One South African’s account of the attempted coup in Turkey

    South African MUHAMMAD KARIM, who lives and works in Istanbul, describes his experience of the attempted coup in Turkey on Friday night.

    It started as a standard Friday night: meeting up with friends for supper, going to watch the BFG and playing with my friends’ kids. On the way home, we got a Whatsapp message telling us the army have occupied the TRT World HQ, our workplace. Immediately, we jumped onto Twitter to see what was going on and it was there we suddenly got a glimpse of the first stirrings of the coup attempt.
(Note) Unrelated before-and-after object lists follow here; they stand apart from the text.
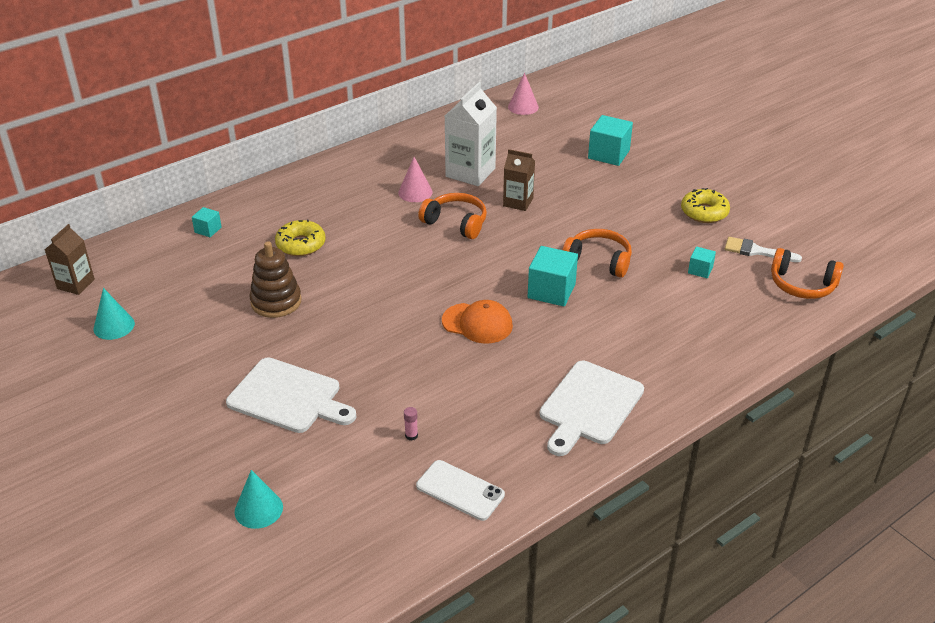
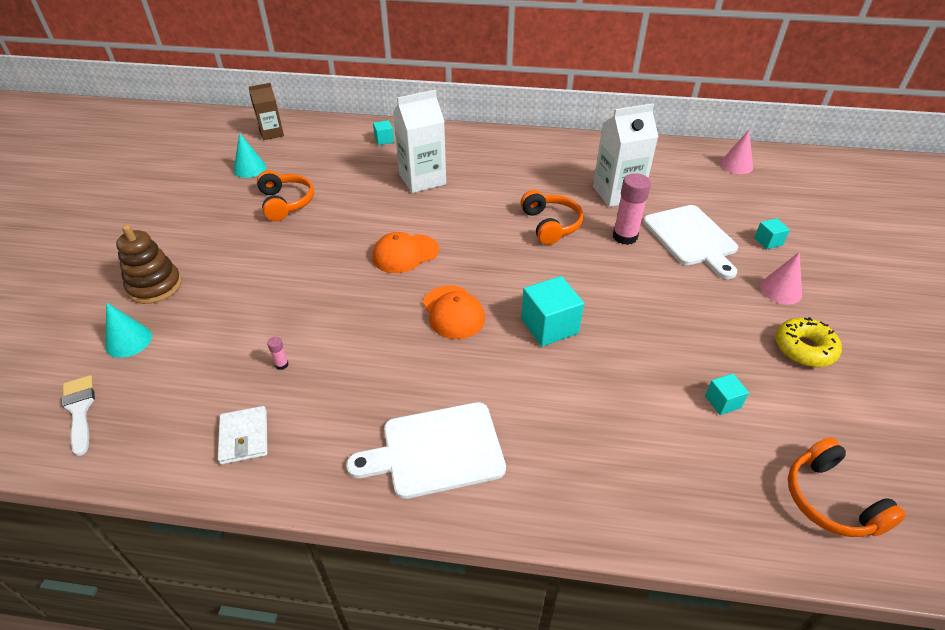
camera: 45 degrees right, 5 degrees up
white cutting board [226,357,356,433] -> white cutting board moved to [643,205,738,279]
brown stacking toy [249,241,302,318] -> brown stacking toy moved to [116,225,182,304]
yellow donut [275,219,326,256] -> white carton [393,90,446,193]
pink cone [398,157,433,202] -> pink cone moved to [760,252,802,305]
white phone [416,460,505,521] -> white wallet [218,406,267,465]
brown carton [503,149,535,211] -> pink glue stick [613,173,651,245]
orange headphones [562,229,632,278] -> orange headphones moved to [257,170,314,221]
turquoise cube [588,115,633,166] -> turquoise cube [754,218,790,249], size x0.53
white brush [725,237,802,262] -> white brush moved to [62,375,95,456]
none -> orange cap [372,232,439,273]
    After meeting up again with everyone and deciding our next steps, it was clear the army was in control of Istanbul’s two key bridges, the airport and the national broadcaster’s HQ (TRT) and stopped all broadcasts. The one key message from all of this was that there was a curfew in place and that everyone was told to go home.

    And so we bedded down in a friend’s apartment and immediately got to work getting as much information as possible, connecting with everyone we knew on Whatsapp, and sharing the latest information we have access to over social media. Given that social media and the internet kept getting blocked and throttled from time to time despite using VPNs, it was difficult to manage.

    We were anxious, not knowing what this all meant, what the future held. Would we need to get out of the country? But the airports were blocked… we need to stock up on supplies, we need to withdraw money. We quickly transferred whatever we have to our overseas bank accounts knowing full well the banks will only do anything like that only on Monday.

    Calming our families who were overseas and worried, it seemed the news being broadcast there didn’t paint a pretty picture. All the while when we looked outside our window, everything was quiet with only the lights of the traffic in the distance which was heading to one of the bridges.

    Once we saw Erdogan’s message being broadcast about encouraging citizens to go out into the street, we noticed the change outside. What was quiet suddenly turned to a lot of hooting and some sporadic gunfire. Helicopters were circling the city with their lights off, fighter jets were flying loud and unseen across the sky.

    At about 1.30am, we sat up in confusion when about a dozen mosques started broadcasting the call to prayer over their loudspeakers. All the prayers were finished for the day and this is what made us look at each other and the clock, realizing suddenly that they were calling people to come out, into the streets to challenge the curfew in place. It was then we started seeing the situation change, the Bosphorus bridge traffic start to move, news of people on the ground stopping the army and disarming them. The anxiety lifted slightly with ever increasing hope taking its place.

    Between then and the early morning at 6am when we slept, the night was punctuated with the adhaan being constantly given from various mosques, gunfire, loud helicopters overhead and the flight of fighter jets which hit sonic boom over the city twice, shaking every window and shutter in the house and making us deathly afraid it was an explosion of some kind.

    But by the end, we were calmer, seeing the coup perpetrators being so easily taken over and their plan dismantled piece by piece. Seeing our colleagues outside the TRT offices in defiance of the military presence. We could see the change coming but were too tired at 6am to carry on and went to bed. By the time we all got up at 11am and checked our phones, it was mostly over and we headed to work again to manage the fallout of the previous night’s surreal events.